Seven-hour Goat Leg, Carrot Purée, Watercress, Pistachios and Naan With 2013 Donkey & Goat Carignane

Eat more goat.

Because goat is good. And cheap. Go to Farm City on Devon, people. Farm City on Devon. When we moved to Chicago 11 years ago, our first meat purchase at Paulina Meat Market felt like we'd made a quantum leap in the quality of our meat, and food in general. The discovery of Farm City in the last year or so feels like another step forward in quality and pleasure. This is fantastic stuff. If you find food to be merely sustenance, that's too bad. Winnowing something you do at least twice a day, something with the potential to offer so much joy down to simply 'energy' feels sad to me.

This meal had a passing resemblance to one of our favorite meals over the last few years, the place where great goat became known to us, at Komi in D.C..

It's well-done goat, a seven-hour roast of goat, slathered with harissa paste, cooked with tomatoes, onions, garlic, bay, verjus, etc. (recipe here - Molly Stevens, modified to a slow roast in a closed dutch oven). The heat from the harissa mellowed out in the roasting, turning this goat into delicious and balanced goat. It's not medium-rare goat, which was so damn close to Komi's goat, but this is perfect build-your-own goat bites with these accompaniments:

1. Watercress, pistachio and orange-blossom salad (Ligaya Mishan)

2. Spicy Carrot Purée (Claudia Roden)

3. Homemade naan with nigella and fennel seeds (Aarti Sequeira)

All three recipes followed to the letter. All of them easy, with enormous pay-off by themselves and relative to the work involved.

Naan topped with goat-tomato-onion-juice, followed by carrot purée and a heap of watercress and herbs. Pick and choose, mix and match. This meal was about 20 mini-flatbread bites of some of the best food we've had this year.

Served with 2013 Donkey & Goat Old Vine Carignane Testa Vineyard Mendocino ($30 - Binny's). Nice plum, nice funk after the clean, polished front entrance. Pure fruit, medium length, maybe a touch young, as it didn't stretch itself out much.
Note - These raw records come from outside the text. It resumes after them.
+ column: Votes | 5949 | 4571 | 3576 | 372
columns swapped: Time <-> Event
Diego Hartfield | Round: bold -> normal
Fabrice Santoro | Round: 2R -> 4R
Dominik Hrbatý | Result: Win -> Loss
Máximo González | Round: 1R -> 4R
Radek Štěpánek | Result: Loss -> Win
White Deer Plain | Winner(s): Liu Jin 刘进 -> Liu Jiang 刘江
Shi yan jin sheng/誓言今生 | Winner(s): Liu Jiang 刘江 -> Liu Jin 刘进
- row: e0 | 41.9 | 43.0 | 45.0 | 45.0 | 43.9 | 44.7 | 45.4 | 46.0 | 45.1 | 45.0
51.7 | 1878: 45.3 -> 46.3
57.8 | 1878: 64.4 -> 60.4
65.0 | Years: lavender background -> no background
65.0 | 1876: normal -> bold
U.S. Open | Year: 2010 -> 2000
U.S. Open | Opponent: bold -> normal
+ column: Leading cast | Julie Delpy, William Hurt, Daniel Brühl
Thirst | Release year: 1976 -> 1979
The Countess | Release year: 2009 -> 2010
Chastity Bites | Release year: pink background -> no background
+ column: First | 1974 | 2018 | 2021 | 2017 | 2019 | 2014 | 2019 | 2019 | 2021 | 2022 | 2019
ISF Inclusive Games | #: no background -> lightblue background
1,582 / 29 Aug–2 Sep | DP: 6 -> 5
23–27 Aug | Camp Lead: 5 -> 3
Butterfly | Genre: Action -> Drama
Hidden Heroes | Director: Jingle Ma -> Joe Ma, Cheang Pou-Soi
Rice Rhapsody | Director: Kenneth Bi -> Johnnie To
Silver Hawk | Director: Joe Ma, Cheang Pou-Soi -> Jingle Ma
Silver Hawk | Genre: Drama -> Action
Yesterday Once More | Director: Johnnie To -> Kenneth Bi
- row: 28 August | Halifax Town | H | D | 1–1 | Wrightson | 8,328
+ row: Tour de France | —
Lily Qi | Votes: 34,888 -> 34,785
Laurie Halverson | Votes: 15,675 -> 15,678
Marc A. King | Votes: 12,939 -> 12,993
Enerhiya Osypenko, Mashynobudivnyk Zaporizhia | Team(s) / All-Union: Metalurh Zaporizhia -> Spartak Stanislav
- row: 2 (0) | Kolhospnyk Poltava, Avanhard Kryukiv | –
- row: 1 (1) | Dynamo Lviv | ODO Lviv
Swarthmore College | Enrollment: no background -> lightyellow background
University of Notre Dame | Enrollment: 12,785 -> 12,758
Missed the floral and mineral notes from the wine notes. Pleasant, but not what we were looking for here. With carignan, we want that country feel, a rustic burliness that shows up just when you think it's a fine enough, light-ish quaffer. Good carignan is like a movie that takes a perfectly dark turn. Didn't find that here, at least with this food. But Donkey & Goat is basically across the street from Broc Cellars in Berkeley. That trip is gonna happen sometime.